O Festival de Gramado divulgou nota de pesar para registrar a morte de uma de suas cinco homenageadas de sua edição de número 51:
“É com pesar que a organização do Festival de Cinema de Gramado informa que a atriz Léa Garcia faleceu na madrugada de hoje (15), no hotel em que estava hospedada em Gramado. A atriz receberia o troféu Oscarito na noite de hoje, ao lado de Laura Cardoso. De acordo com o Hospital Arcanjo São Miguel, a causa da morte foi um infarto agudo do miocárdio.
Dona Léa Garcia havia chegado a Gramado no último sábado (12), acompanhada do filho Marcelo Garcia. A atriz circulava diariamente pelo evento, onde acompanhou diversas sessões no Palácio dos Festivais. Em uma de suas passagens pelo tapete vermelho, a atriz afirmou ao portal Acontece Gramado ter “um enorme prazer em estar mais uma vez em Gramado. Esse calor, essa receptividade com a qual a cidade nos recebe. Aqui tem um leve sabor de chocolate no ar. Obrigado a todos que fazem o festival, que participam e que concorrem. Aqui me sinto sempre prestigiada”.

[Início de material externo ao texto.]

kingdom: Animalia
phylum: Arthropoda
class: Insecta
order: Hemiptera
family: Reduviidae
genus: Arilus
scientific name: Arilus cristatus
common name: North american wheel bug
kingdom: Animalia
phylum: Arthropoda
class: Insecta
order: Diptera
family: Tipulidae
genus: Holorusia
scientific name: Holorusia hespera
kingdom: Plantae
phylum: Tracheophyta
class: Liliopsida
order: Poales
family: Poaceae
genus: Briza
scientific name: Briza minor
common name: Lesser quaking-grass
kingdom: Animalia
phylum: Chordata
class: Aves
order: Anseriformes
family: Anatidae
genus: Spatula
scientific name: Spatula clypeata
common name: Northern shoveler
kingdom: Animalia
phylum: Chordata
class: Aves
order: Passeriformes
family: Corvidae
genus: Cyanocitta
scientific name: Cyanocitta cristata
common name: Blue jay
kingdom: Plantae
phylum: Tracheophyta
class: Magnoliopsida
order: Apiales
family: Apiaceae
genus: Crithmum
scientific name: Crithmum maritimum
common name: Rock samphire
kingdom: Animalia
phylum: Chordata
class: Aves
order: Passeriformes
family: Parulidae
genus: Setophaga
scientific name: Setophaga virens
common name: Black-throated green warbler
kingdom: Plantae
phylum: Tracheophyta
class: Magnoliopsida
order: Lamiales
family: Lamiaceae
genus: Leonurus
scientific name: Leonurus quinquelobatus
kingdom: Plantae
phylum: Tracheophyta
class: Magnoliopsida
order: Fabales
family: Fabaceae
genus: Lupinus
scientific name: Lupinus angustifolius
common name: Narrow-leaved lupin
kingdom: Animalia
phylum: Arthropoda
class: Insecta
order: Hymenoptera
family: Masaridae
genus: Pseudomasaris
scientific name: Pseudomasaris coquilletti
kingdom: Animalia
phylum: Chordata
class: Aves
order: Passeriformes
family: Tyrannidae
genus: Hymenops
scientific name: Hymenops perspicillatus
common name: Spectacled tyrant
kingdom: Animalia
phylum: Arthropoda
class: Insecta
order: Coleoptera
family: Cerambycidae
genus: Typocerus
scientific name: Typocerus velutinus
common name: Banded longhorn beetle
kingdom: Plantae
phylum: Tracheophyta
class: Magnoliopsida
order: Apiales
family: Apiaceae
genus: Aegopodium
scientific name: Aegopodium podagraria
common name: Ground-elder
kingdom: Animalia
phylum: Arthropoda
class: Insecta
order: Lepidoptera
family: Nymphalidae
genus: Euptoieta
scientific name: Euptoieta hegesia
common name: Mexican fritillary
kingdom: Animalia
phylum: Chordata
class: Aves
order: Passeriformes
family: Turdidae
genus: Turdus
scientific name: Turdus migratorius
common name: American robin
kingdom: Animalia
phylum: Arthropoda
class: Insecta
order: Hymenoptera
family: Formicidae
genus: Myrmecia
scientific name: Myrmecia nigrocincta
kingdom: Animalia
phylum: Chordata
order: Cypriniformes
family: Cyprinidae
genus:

Léa Garcia possuía uma história antiga com Gramado, conquistando troféus Kikitos com “Filhas do Vento”, “Hoje Tem Ragu” e “Acalanto”. Aos 90 anos, a veterana detinha currículo com mais de cem produções, incluindo cinema, teatro e televisão. Atuando em produções para televisão, cinema e teatro, Léa consolidou carreira de papéis marcantes em produções como Selva de Pedra, Escrava Isaura, Xica da Silva e O Clone. Foi peça fundamental na quebra da barreira dos personagens tradicionalmente destinados a atrizes negras. Tornou-se, assim, referência para jovens atores e admirada pela qualidade de suas atuações.
Dona Léa seguia ativa nas artes cênicas. Em 2022, atuou nos longas “Barba, Cabelo e Bigode”, “Pacificado” e “O Pai da Rita”. Ontem (14) havia confirmado negociações com a TV Globo para atuar no remake da novela Renascer.